- _EXERCISE REQUIREMENTS_: Can you repeat every one of the rows below word for word?

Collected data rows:
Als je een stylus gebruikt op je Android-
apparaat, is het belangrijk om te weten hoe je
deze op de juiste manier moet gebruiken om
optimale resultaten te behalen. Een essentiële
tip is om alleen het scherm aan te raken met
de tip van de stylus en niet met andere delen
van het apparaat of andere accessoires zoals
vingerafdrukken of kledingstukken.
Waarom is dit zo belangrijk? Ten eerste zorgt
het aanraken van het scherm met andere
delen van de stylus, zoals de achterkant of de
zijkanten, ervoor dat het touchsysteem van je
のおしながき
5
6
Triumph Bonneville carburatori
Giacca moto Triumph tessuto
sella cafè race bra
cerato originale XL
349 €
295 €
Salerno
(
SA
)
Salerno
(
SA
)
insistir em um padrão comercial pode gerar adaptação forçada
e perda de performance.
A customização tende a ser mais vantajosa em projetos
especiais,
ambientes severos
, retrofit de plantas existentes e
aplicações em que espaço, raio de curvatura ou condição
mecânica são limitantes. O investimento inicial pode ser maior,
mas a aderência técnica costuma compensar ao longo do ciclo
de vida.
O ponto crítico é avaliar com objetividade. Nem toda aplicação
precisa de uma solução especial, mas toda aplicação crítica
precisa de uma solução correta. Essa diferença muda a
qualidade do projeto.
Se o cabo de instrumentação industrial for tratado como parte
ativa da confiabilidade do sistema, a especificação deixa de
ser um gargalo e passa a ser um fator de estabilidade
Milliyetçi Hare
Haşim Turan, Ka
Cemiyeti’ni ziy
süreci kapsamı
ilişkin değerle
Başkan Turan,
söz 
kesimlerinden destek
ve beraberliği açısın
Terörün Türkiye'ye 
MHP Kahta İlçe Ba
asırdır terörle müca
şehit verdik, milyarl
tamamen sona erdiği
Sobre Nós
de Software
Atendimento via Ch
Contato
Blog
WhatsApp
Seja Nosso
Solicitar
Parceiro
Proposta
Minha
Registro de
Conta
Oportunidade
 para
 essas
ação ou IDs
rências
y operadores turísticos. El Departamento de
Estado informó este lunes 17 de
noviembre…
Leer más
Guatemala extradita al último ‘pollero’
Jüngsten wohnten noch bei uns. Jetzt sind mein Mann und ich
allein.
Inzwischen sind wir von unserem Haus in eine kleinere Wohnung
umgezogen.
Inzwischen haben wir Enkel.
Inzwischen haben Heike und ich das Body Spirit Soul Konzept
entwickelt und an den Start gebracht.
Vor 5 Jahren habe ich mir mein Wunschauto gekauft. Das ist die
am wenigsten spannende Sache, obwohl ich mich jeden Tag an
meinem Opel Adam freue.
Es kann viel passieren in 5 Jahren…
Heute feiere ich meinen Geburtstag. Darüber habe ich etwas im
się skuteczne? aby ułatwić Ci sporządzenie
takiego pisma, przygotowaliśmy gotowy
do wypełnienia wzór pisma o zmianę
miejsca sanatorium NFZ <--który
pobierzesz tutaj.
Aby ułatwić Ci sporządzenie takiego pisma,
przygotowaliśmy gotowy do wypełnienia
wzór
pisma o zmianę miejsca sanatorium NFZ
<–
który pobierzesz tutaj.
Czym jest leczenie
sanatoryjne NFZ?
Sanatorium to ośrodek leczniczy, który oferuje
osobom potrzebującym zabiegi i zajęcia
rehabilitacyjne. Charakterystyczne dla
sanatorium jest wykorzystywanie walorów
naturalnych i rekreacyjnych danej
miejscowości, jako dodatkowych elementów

- _OUTPUT FOR THIS TASK_:
Als je een stylus gebruikt op je Android-
apparaat, is het belangrijk om te weten hoe je
deze op de juiste manier moet gebruiken om
optimale resultaten te behalen. Een essentiële
tip is om alleen het scherm aan te raken met
de tip van de stylus en niet met andere delen
van het apparaat of andere accessoires zoals
vingerafdrukken of kledingstukken.
Waarom is dit zo belangrijk? Ten eerste zorgt
het aanraken van het scherm met andere
delen van de stylus, zoals de achterkant of de
zijkanten, ervoor dat het touchsysteem van je
のおしながき
5
6
Triumph Bonneville carburatori
Giacca moto Triumph tessuto
sella cafè race bra
cerato originale XL
349 €
295 €
Salerno
(
SA
)
Salerno
(
SA
)
insistir em um padrão comercial pode gerar adaptação forçada
e perda de performance.
A customização tende a ser mais vantajosa em projetos
especiais,
ambientes severos
, retrofit de plantas existentes e
aplicações em que espaço, raio de curvatura ou condição
mecânica são limitantes. O investimento inicial pode ser maior,
mas a aderência técnica costuma compensar ao longo do ciclo
de vida.
O ponto crítico é avaliar com objetividade. Nem toda aplicação
precisa de uma solução especial, mas toda aplicação crítica
precisa de uma solução correta. Essa diferença muda a
qualidade do projeto.
Se o cabo de instrumentação industrial for tratado como parte
ativa da confiabilidade do sistema, a especificação deixa de
ser um gargalo e passa a ser um fator de estabilidade
Milliyetçi Hare
Haşim Turan, Ka
Cemiyeti’ni ziy
süreci kapsamı
ilişkin değerle
Başkan Turan,
söz 
kesimlerinden destek
ve beraberliği açısın
Terörün Türkiye'ye 
MHP Kahta İlçe Ba
asırdır terörle müca
şehit verdik, milyarl
tamamen sona erdiği
Sobre Nós
de Software
Atendimento via Ch
Contato
Blog
WhatsApp
Seja Nosso
Solicitar
Parceiro
Proposta
Minha
Registro de
Conta
Oportunidade
 para
 essas
ação ou IDs
rências
y operadores turísticos. El Departamento de
Estado informó este lunes 17 de
noviembre…
Leer más
Guatemala extradita al último ‘pollero’
Jüngsten wohnten noch bei uns. Jetzt sind mein Mann und ich
allein.
Inzwischen sind wir von unserem Haus in eine kleinere Wohnung
umgezogen.
Inzwischen haben wir Enkel.
Inzwischen haben Heike und ich das Body Spirit Soul Konzept
entwickelt und an den Start gebracht.
Vor 5 Jahren habe ich mir mein Wunschauto gekauft. Das ist die
am wenigsten spannende Sache, obwohl ich mich jeden Tag an
meinem Opel Adam freue.
Es kann viel passieren in 5 Jahren…
Heute feiere ich meinen Geburtstag. Darüber habe ich etwas im
się skuteczne? aby ułatwić Ci sporządzenie
takiego pisma, przygotowaliśmy gotowy
do wypełnienia wzór pisma o zmianę
miejsca sanatorium NFZ <--który
pobierzesz tutaj.
Aby ułatwić Ci sporządzenie takiego pisma,
przygotowaliśmy gotowy do wypełnienia
wzór
pisma o zmianę miejsca sanatorium NFZ
<–
który pobierzesz tutaj.
Czym jest leczenie
sanatoryjne NFZ?
Sanatorium to ośrodek leczniczy, który oferuje
osobom potrzebującym zabiegi i zajęcia
rehabilitacyjne. Charakterystyczne dla
sanatorium jest wykorzystywanie walorów
naturalnych i rekreacyjnych danej
miejscowości, jako dodatkowych elementów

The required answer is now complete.